Hay quien piensa que ese hecho, por muy irracional que parezca, es la consecuencia lógica de vivir inmersos en una cultura neoliberal. En ella son ejes de las concepciones, de las actitudes y de los comportamientos unos principios que se sustentan en el individualismo, la competitividad, la obsesión por la eficacia, la privatización y dl olvido de los desfavorecidos. Las funciones más pobres de la evaluación se retroalimenta con esos principios. Lo importante es comparar, competir y ganar.

Otros plantean que siempre se ha hecho así y que es el peso de la rutina y de la inercia el que condiciona el proceder. Puede ser más racional y más ético encaminar la evaluación hacia el aprendizaje y la mejora, pero es más cómodo dejarse llevar por lo que siempre se ha hecho.

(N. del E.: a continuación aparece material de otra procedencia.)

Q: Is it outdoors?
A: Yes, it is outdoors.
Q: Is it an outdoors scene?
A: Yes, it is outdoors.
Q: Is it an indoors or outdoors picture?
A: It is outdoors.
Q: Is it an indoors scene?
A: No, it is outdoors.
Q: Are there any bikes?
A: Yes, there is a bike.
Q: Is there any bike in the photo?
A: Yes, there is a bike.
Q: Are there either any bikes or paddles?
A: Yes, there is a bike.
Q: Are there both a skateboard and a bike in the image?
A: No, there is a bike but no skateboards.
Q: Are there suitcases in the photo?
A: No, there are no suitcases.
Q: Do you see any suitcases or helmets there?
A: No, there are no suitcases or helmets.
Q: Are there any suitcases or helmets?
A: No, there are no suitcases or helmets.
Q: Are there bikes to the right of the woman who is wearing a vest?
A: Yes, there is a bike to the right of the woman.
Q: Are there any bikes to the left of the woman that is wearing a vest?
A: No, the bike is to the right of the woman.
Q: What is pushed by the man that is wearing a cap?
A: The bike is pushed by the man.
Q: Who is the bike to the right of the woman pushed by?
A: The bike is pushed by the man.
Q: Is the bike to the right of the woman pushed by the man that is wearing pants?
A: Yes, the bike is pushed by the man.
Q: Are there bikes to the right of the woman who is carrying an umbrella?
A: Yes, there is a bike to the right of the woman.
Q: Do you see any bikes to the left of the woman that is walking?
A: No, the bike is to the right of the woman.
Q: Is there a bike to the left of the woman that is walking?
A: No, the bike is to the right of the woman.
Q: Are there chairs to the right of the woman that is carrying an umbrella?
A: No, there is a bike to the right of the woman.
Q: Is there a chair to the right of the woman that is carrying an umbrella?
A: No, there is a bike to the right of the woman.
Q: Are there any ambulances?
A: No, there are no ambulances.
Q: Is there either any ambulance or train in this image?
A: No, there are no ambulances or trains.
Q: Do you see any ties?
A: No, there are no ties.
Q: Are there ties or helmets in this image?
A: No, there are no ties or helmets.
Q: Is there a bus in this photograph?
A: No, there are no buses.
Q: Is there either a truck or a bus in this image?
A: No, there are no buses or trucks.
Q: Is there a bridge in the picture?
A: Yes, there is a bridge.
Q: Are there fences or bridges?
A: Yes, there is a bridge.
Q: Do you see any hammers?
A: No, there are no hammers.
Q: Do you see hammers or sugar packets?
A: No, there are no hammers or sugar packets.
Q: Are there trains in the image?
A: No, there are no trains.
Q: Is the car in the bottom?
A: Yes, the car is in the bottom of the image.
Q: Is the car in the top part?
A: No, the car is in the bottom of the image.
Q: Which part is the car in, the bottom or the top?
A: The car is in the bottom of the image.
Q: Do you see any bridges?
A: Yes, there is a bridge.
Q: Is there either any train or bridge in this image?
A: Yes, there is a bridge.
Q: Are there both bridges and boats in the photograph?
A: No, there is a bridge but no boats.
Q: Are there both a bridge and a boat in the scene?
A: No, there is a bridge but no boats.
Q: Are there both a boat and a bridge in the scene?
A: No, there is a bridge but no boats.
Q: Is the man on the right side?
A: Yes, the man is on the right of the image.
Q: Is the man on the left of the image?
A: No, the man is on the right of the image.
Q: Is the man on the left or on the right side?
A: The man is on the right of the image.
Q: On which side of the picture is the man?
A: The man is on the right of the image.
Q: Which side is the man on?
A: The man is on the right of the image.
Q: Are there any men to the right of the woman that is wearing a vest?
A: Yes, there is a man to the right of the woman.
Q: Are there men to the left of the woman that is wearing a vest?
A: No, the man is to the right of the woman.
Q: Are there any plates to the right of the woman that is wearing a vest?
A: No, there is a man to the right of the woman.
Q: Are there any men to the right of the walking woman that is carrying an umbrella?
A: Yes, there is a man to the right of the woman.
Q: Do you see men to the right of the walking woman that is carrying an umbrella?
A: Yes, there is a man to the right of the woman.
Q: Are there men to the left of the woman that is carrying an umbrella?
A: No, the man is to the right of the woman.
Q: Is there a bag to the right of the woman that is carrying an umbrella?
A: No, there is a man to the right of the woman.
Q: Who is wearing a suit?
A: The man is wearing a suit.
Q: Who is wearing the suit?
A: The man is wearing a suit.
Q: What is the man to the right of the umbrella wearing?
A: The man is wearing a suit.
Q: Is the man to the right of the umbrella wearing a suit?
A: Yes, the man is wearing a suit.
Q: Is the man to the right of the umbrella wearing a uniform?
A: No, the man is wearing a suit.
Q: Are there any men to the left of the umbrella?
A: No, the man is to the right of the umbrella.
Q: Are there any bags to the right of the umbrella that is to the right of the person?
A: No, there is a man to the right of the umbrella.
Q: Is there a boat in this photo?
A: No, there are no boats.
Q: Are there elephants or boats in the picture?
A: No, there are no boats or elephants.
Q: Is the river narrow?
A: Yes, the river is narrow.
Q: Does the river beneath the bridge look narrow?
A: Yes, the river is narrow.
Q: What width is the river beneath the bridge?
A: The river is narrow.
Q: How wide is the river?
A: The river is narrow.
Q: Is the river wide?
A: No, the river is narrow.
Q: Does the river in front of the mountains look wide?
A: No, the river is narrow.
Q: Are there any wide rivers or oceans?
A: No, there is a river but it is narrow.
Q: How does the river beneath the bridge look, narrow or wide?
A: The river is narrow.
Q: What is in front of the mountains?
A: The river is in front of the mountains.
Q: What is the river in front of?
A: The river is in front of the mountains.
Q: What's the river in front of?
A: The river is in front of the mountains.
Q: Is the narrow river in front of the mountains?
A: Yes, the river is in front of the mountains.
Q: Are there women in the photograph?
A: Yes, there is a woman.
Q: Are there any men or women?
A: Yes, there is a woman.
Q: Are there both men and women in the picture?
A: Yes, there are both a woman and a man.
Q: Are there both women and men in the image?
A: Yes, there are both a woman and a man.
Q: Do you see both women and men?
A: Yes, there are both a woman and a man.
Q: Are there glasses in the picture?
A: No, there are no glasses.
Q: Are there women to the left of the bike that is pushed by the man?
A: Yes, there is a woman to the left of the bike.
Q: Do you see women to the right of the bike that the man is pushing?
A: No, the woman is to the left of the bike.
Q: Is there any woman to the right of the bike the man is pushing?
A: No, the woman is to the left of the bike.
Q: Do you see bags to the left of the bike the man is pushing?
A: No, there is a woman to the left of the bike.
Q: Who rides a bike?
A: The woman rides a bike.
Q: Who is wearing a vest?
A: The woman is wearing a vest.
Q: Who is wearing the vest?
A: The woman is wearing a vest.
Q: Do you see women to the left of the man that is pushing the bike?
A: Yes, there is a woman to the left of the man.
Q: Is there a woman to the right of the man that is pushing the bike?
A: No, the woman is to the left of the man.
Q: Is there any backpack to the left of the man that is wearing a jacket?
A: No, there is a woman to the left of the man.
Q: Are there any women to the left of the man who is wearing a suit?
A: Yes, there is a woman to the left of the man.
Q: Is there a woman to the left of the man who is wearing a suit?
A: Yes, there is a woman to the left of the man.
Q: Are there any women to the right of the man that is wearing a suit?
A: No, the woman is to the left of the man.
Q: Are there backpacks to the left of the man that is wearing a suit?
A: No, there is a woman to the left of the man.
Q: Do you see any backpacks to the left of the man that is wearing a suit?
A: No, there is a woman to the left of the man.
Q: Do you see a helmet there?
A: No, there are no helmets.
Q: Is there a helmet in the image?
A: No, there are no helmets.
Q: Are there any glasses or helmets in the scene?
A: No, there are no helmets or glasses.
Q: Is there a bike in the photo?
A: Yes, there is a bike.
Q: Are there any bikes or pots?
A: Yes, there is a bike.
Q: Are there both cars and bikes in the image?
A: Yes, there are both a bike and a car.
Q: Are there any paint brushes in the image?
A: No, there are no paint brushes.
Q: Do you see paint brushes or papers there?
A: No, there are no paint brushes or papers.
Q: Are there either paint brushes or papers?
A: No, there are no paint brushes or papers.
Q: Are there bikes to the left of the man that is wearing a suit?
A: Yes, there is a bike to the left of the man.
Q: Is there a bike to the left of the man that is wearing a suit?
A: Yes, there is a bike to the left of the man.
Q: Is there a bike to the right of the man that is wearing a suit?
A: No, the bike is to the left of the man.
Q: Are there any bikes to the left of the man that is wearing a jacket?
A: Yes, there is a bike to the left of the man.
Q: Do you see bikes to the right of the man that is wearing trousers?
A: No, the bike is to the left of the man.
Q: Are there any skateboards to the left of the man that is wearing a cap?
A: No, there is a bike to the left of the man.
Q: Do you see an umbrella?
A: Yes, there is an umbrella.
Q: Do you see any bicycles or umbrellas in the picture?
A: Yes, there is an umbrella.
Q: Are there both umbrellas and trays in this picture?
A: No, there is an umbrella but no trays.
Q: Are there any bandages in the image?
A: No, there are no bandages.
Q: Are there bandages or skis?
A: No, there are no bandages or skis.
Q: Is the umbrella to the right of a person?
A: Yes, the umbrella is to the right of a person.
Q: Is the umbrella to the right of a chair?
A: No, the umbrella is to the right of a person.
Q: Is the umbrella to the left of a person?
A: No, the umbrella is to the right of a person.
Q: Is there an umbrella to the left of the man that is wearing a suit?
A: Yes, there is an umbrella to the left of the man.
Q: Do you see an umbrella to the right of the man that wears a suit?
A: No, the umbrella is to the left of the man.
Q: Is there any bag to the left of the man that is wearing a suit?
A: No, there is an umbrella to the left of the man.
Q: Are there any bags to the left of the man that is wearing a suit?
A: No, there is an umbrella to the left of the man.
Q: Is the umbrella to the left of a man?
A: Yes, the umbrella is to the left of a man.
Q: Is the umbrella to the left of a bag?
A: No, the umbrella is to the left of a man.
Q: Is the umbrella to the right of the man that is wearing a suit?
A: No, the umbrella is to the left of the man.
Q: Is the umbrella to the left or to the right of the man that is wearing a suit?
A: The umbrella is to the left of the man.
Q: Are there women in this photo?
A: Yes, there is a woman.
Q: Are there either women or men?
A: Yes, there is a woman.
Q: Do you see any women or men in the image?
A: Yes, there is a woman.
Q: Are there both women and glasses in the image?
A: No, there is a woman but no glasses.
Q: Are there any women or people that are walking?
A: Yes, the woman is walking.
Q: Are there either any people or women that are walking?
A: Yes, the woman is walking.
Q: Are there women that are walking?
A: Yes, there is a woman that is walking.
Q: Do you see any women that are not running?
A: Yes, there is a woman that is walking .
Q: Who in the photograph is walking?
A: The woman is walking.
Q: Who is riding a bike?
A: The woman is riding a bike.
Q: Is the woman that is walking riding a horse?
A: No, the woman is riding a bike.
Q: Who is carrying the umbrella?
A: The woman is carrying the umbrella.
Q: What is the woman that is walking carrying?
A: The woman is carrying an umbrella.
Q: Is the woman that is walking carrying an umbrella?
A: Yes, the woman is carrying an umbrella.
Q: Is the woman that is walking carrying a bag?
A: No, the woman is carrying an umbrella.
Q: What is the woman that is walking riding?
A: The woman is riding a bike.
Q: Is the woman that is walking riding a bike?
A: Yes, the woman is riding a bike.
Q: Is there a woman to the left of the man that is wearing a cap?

Algunos dicen, en cuarto lugar, que el pesimismo hace que pensemos que no es posible alcanzar aquello que deberíamos perseguir. Sí, sería deseable, pero no es posible. Porque es difícil y porque nosotros no tenemos la capacidad y la voluntad de alcanzarlo. Hay un poso de fatalismo instalado en nuestros corazones que nos hace desestimar cualquier esfuerzo bajo la sospecha de que será inútil. Decía Paulo Freire que el fatalismo es el principal enemigo de la educación. Porque atenta contra el núcleo esencial de este proceso que consiste en dar por buena la idea de que el ser humano puede aprender, de que el ser humano puede mejorar.

También hablan de la falta valentía cívica, que es una virtud democrática que nos hace ir a causas que, de antemano, sabemos que están perdidas. ¿Por qué digo valentía? Porque muchas de las posiciones negativas están asumidas por el poder. Y es más fácil respaldar al poder que criticarlo y enfrentarse a él.

Yo pienso que, a pesar de todas las inercias habidas y por haber, hay que hacer lo posible (cada uno en su lugar y nivel) por hacer imperar el sentido común, la lógica y la ética. Para que acabe coincidiendo lo ideal con lo real.